Here's how it works: it's set up in a backyard, in the house, or in a school-room and it captures air samples. The tubes are then brought to this lab where they're analyzed.
Kegley's team has used the drift catcher in at least six towns so far. And they're particularly alarmed by findings in one small farm community in central California.
SUSAN KEGLEY:
We had five drift catchers out in this community and found really high levels of a fairly toxic insecticide called chlorpyrifos that-- you know were above levels of concern that even the EPA would think it would be above levels of concern.
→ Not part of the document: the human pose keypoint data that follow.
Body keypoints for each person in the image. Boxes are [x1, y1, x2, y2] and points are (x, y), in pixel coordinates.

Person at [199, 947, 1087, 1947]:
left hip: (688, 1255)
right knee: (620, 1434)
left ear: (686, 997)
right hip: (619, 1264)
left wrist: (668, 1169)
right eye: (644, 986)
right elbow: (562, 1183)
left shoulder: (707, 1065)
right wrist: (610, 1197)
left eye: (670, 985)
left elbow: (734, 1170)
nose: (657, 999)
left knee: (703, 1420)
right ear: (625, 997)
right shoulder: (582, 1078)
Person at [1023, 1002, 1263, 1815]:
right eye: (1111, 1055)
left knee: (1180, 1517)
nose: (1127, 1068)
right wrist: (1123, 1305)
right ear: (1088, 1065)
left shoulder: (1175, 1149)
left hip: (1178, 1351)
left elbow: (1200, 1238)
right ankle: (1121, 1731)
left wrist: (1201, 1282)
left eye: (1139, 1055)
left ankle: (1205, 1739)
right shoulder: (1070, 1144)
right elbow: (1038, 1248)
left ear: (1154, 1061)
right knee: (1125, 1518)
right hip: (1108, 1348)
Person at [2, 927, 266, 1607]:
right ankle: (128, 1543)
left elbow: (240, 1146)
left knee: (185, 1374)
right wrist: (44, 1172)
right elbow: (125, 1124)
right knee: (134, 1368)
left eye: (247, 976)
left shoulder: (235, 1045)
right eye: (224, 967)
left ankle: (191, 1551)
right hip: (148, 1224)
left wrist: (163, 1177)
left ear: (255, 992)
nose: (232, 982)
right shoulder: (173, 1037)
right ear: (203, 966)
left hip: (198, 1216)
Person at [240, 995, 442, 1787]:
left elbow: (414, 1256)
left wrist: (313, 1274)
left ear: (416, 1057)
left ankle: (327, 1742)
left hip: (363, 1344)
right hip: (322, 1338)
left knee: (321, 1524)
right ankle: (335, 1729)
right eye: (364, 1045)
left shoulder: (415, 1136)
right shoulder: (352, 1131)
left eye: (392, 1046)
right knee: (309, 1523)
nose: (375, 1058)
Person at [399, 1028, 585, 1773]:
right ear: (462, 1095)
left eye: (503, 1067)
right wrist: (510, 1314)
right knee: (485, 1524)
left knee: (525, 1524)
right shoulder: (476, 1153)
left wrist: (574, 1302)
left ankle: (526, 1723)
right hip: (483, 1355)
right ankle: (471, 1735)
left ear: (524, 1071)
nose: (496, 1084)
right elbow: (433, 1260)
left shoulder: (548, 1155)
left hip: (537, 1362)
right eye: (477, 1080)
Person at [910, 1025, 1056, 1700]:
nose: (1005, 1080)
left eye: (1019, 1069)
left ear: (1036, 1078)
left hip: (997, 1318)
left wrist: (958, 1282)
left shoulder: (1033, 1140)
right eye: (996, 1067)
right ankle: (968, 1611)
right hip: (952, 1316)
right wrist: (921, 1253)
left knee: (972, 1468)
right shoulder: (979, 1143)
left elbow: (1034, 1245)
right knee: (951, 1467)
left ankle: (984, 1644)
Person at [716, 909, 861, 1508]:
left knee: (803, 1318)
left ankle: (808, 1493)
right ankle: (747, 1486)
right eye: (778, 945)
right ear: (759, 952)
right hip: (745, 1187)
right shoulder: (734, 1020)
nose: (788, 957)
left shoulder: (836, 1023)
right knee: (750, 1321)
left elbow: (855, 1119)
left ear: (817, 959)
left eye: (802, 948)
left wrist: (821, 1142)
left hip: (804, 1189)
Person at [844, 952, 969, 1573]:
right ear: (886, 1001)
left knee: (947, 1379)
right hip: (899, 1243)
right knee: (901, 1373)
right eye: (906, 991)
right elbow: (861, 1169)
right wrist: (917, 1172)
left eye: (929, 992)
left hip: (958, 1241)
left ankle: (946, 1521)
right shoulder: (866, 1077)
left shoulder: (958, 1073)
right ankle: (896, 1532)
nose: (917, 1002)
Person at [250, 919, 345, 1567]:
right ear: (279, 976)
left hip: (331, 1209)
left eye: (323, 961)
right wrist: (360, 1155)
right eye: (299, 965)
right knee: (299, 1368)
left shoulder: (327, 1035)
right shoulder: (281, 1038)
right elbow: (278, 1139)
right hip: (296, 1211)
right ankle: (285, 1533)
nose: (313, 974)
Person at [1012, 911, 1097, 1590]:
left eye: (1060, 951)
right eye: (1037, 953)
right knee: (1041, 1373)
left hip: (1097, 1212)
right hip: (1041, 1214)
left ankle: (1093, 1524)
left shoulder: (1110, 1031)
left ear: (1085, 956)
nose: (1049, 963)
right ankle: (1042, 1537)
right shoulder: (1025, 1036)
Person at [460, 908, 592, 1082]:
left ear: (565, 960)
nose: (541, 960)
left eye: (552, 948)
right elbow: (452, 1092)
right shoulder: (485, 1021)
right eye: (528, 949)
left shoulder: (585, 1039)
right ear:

BRANCACCIO: That's the same chemical that sickened school children in Ventura. They promise to share their data with school boards and state officials. California regulator Paul Gosselin, says he welcomes the help.
PAUL GOSSELIN:
We actually think the cooperative program with private non-profits is actually a good thing. And can actually enhance the surveillance network we have state wide.
BRANCACCIO: But while these concerned citizens have promised to share their work with regulators, they've also brought a lawsuit against the state … charging it's done too little to reduce the air-borne exposure to pesticides.
That exposure, says chemist Susan Kegley, may carry long-term risks.
SUSAN KEGLEY:
Even if people apply pesticides according to the label instructions, according to the law, there are people who are still being poisoned. Not necessarily just acute poisoning where they end up in the hospital or the doctor's office but also these long term, low level exposures.
BRANCACCIO: But Jay Vroom, with the industry trade group, counters that the government requires extensive testing before pesticides are approved.
JAY VROOM:
I'm absolutely confident that the results of those tests are conclusive and exhaustive to give me the assurance that our industry's products are safe with regard to those kinds of risks.
BRANCACCIO: The moms back in Ventura remain worried. That drift exposure at the school fired them up and so they too have been taking action.
MARY HAFFNER:
That was the beauty of this is we all came together as a community. We became educated about what was being used-- about the possible chronic long term health effects of these chemicals. And, then we said, "That's it. We're gonna do something."
BRANCACCIO: And they did. They lobbied the state legislature and got a new law that gave local officials more power to restrict pesticide use around schools ... And increased the fines for drift accidents.
MARY HAFFNER:
Our legislators listened. And, that was a wonderful thing.
BRANCACCIO: A wonderful beginning, says Haffner, but she believes much more needs to be done. For one thing, spraying around schools in most places continues.
And just keep in mind, California has the strictest pesticide enforcement in the country. As new homes push further into farmlands in other states, balancing the production of an abundant food supply with the safety of school kids and families may prove even harder.